• To do
Copy out the text in the material below word for word and line by line, leaving the pictures out.

• Record excerpts
⟨

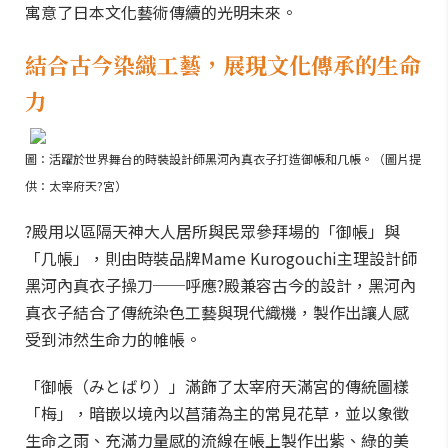
寓意了日本文化藝術傳續的光明未來。
結合古今染織工藝，展現文化傳承的生命
力
圖：活躍於世界舞台的時裝設計師黑河內真衣子打造御帳和几帳。（圖片提
供：太宰府天?宮）
?殿用以區隔天神大人居所與民眾參拜場的「御帳」與
「几帳」，則由時裝品牌Mame Kurogouchi主理設計師
黑河內真衣子操刀──呼應?殿兼容古今的設計，黑河內
真衣子結合了傳統染色工藝與現代織機，製作出讓人感
受到沛然生命力的帷帳。
「御帳（みとばり）」滿飾了太宰府天滿宮的傳統圖樣
「梅」，暗嵌以境內以菖蒲為主的常見花草，並以象徵
生命之雨、充滿力量感的流線在帳上製作出紫、綠的美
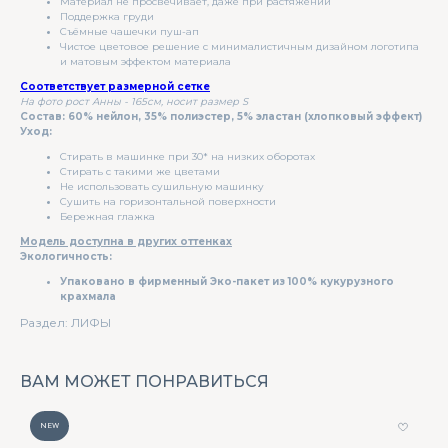
Материал не просвечивает, даже при растяжении
Поддержка груди
Съёмные чашечки пуш-ап
Чистое цветовое решение с минималистичным дизайном логотипа
и матовым эффектом материала
Соответствует размерной сетке
На фото рост Анны - 165см, носит размер S
Состав: 60% нейлон, 35% полиэстер, 5% эластан (хлопковый эффект)
Уход:
Стирать в машинке при 30* на низких оборотах
Стирать с такими же цветами
Не использовать сушильную машинку
Сушить на горизонтальной поверхности
Бережная глажка
Модель доступна в других оттенках
Экологичность:
Упаковано в фирменный Эко-пакет из 100% кукурузного
крахмала
Раздел: ЛИФЫ
ВАМ МОЖЕТ ПОНРАВИТЬСЯ
NEW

⟩

• Solution for this problem
寓意了日本文化藝術傳續的光明未來。
結合古今染織工藝，展現文化傳承的生命
力
圖：活躍於世界舞台的時裝設計師黑河內真衣子打造御帳和几帳。（圖片提
供：太宰府天?宮）
?殿用以區隔天神大人居所與民眾參拜場的「御帳」與
「几帳」，則由時裝品牌Mame Kurogouchi主理設計師
黑河內真衣子操刀──呼應?殿兼容古今的設計，黑河內
真衣子結合了傳統染色工藝與現代織機，製作出讓人感
受到沛然生命力的帷帳。
「御帳（みとばり）」滿飾了太宰府天滿宮的傳統圖樣
「梅」，暗嵌以境內以菖蒲為主的常見花草，並以象徵
生命之雨、充滿力量感的流線在帳上製作出紫、綠的美
Материал не просвечивает, даже при растяжении
Поддержка груди
Съёмные чашечки пуш-ап
Чистое цветовое решение с минималистичным дизайном логотипа
и матовым эффектом материала
Соответствует размерной сетке
На фото рост Анны - 165см, носит размер S
Состав: 60% нейлон, 35% полиэстер, 5% эластан (хлопковый эффект)
Уход:
Стирать в машинке при 30* на низких оборотах
Стирать с такими же цветами
Не использовать сушильную машинку
Сушить на горизонтальной поверхности
Бережная глажка
Модель доступна в других оттенках
Экологичность:
Упаковано в фирменный Эко-пакет из 100% кукурузного
крахмала
Раздел: ЛИФЫ
ВАМ МОЖЕТ ПОНРАВИТЬСЯ
NEW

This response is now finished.